Wanneer fase, nul en aarde zijn bepaald, kan markering worden aangebracht. Volgens de regels wordt een gekleurde geelgroene draad gebruikt voor aarding, of liever een geleider met een dergelijke kleur, daarom wordt deze gemarkeerd met elektrische tape van geschikte kleuren. Nul is respectievelijk gemarkeerd met blauwe elektrische tape en elke andere fase.
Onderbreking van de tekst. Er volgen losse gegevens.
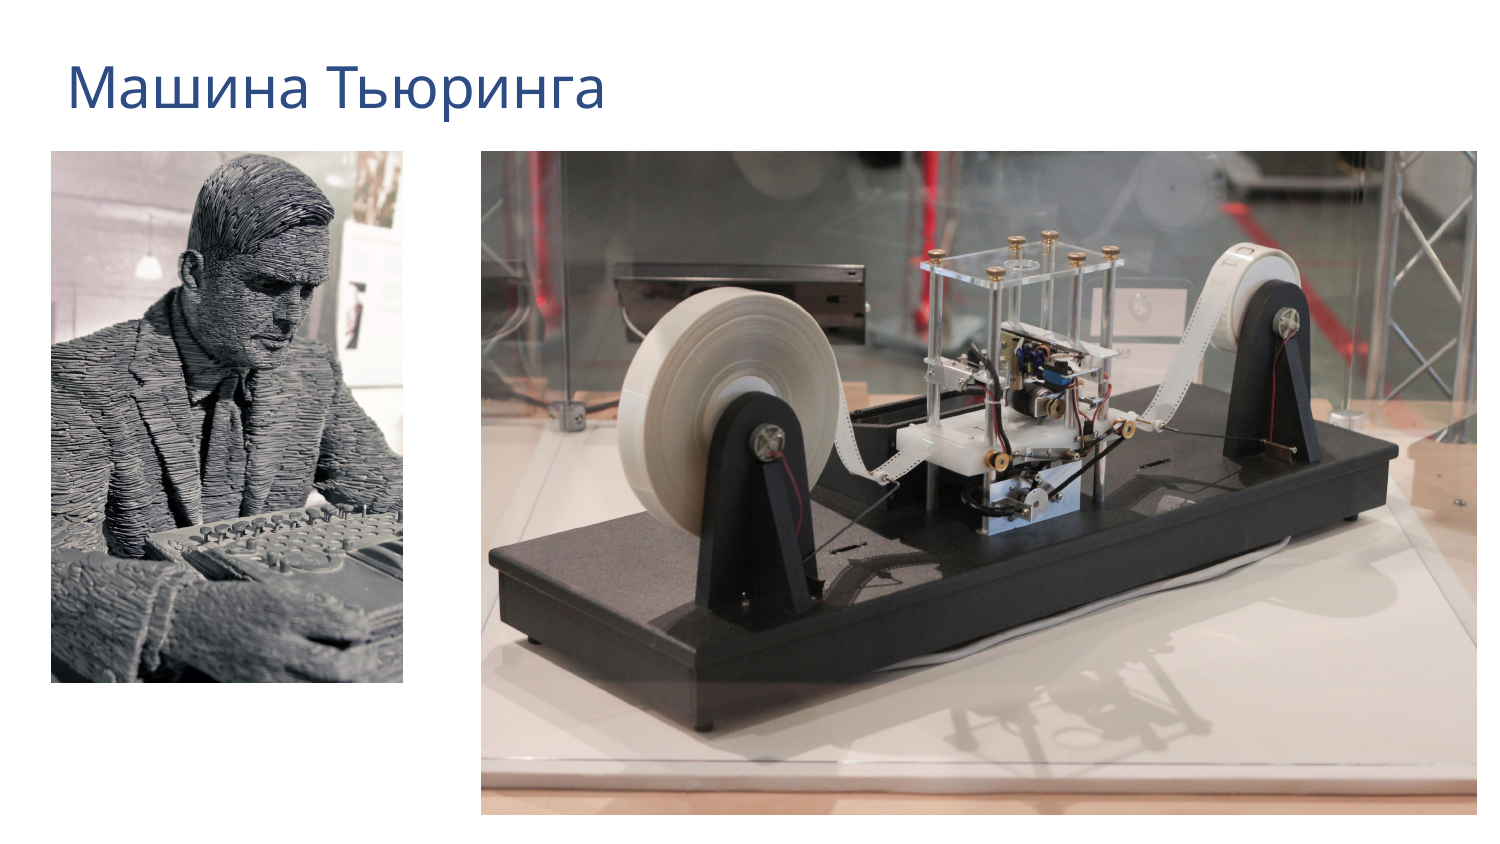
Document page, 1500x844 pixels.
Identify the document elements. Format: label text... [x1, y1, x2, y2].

picture [51, 151, 403, 684]
title Машина Тьюринга [51, 35, 1449, 130]
picture [481, 151, 1477, 815]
Als tijdens onderhoudswerkzaamheden blijkt dat de markering verouderd is, is het niet nodig om de kabels te vervangen. Alleen elektrische apparatuur die niet in orde is, kan worden vervangen volgens moderne normen.

Als gevolg

Correcte draadmarkering is een voorwaarde voor hoogwaardige installatie van elektrische bedrading bij het uitvoeren van werkzaamheden van enige complexiteit. Het vergemakkelijkt zowel de installatie zelf als het daaropvolgende onderhoud van het elektrische netwerk enorm. Om ervoor te zorgen dat elektriciens "dezelfde taal spreken", zijn er verplichte normen voor kleurlettermarkering opgesteld, die zelfs in verschillende landen op elkaar lijken. Volgens hen is L de aanduiding van de fase en is N de nul.

We raden je aan om te lezen:

Zuinige elektrische kachels - mythe of realiteit?